In October, the communications commission warned carriers it would begin fining them for poor service.

"The current penalties signal a new regime of quality of service management in the Nigerian telecommunications industry," the commission said.

The companies have until May 21 to pay the regulators or they will face further penalties.

MTN, long the dominant provider in Nigeria, has 41.1 million subscribers in the nation after 10 years of doing business there. Spokesmen for Airtel and MTN did not immediately respond to requests for comment.

Spokesmen for etisalat and Globacom could not be reached as telephone numbers for them could not be immediately found on Sunday.
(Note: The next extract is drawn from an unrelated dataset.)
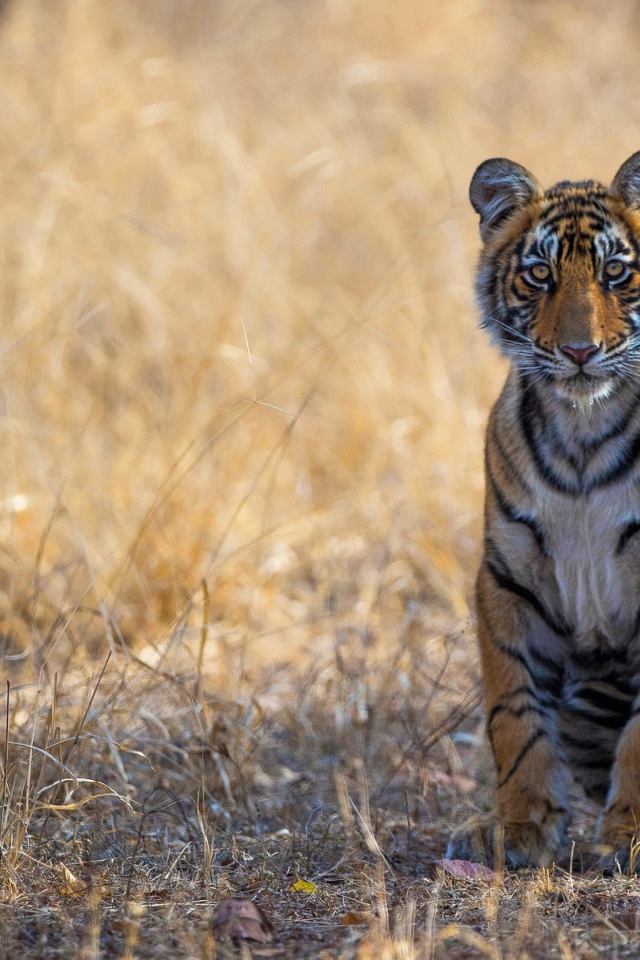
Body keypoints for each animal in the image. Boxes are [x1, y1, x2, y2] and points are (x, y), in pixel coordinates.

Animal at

Nigeria, long troubled by pothole-littered roads and little electricity, has relied on mobile phones since the government granted the public access to them about a decade ago.

Landlines are almost nonexistent, as the state-run telephone company has collapsed and repeated efforts to sell it to a private company have failed. However, carrier service is often so poor that those who can afford it carry multiple phones with different providers to be able to make calls.

The ultimatum by the commission comes as Nigeria, home to 160 million people, continues its explosive growth, making it a lucrative market for mobile phone service providers.

The arrival of Airtel sparked a price war in the market, with local phone calls now down to pennies a minute.